After Serge beats him up at the village dance, François staggers back to his boarding house and leans his head against a door. Over a close-up of François’ bruised and bleeding face there is a superimposed shot of falling snow. This haunting image evokes both the bleakness of François’ state of mind and of time passing. It might also suggest, as at least one critic has theorized, a shift from objective reality to a subjective dream state.

François spends the next two weeks holed up in his room contemplating his next move. After rejecting the priest’s advice to leave, François goes outside and meets Yvonne gathering firewood. He admits to her that he was wrong to blame her for Serge’s problems and they make peace with one another at last.

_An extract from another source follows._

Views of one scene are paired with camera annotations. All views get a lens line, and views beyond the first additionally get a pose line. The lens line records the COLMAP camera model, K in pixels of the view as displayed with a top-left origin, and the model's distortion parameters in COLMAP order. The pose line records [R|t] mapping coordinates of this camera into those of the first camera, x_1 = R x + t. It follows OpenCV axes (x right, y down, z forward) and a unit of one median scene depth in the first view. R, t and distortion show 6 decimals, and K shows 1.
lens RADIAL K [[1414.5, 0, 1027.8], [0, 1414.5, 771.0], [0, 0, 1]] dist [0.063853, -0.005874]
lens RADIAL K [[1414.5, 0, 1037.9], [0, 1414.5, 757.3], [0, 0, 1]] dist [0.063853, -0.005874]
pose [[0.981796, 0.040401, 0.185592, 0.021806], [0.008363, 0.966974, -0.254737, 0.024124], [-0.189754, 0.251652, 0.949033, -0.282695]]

At the conclusion of the gruelling final sequence, François collapses against a wall in Serge’s house, murmuring under his breath, "I believed." Serge, hearing the cries of his baby, laughs with hysterical joy. Though ambiguous, the ending would suggest that faith has prevailed and François’ belief that he could save Serge has been vindicated.


Look out for

Chabrol appears briefly as La Truffe (who "has come in to some money"), alongside assistant director Philippe de Broca, who plays a character called "Jacques Rivette".



Where to go from here

Chabrol’s second feature Les Cousins (1958) is a mirror image of his first, and it’s fascinating to compare the two films. This time, reversing the good guy/bad guy roles of the earlier film, it is Gérard Blain who plays the naïve student who, in another reversal, travels from the country to Paris to stay at the apartment of his urbane cousin played by Jean-Claude Brialy. Out of his depth, the outsider finds himself drawn into a dangerous game of sexual obsession and excess.

For further cinematic depictions of small town life in rural France, look no further than Chabrol’s later masterpiece, Le Boucher (1970). Other notable examples include Henri-Georges Clouzot’s Le Corbeau (The Crow, 1943) and Robert Bresson’s Journal d’un curé de campagne (Diary of a Country Priest, 1951).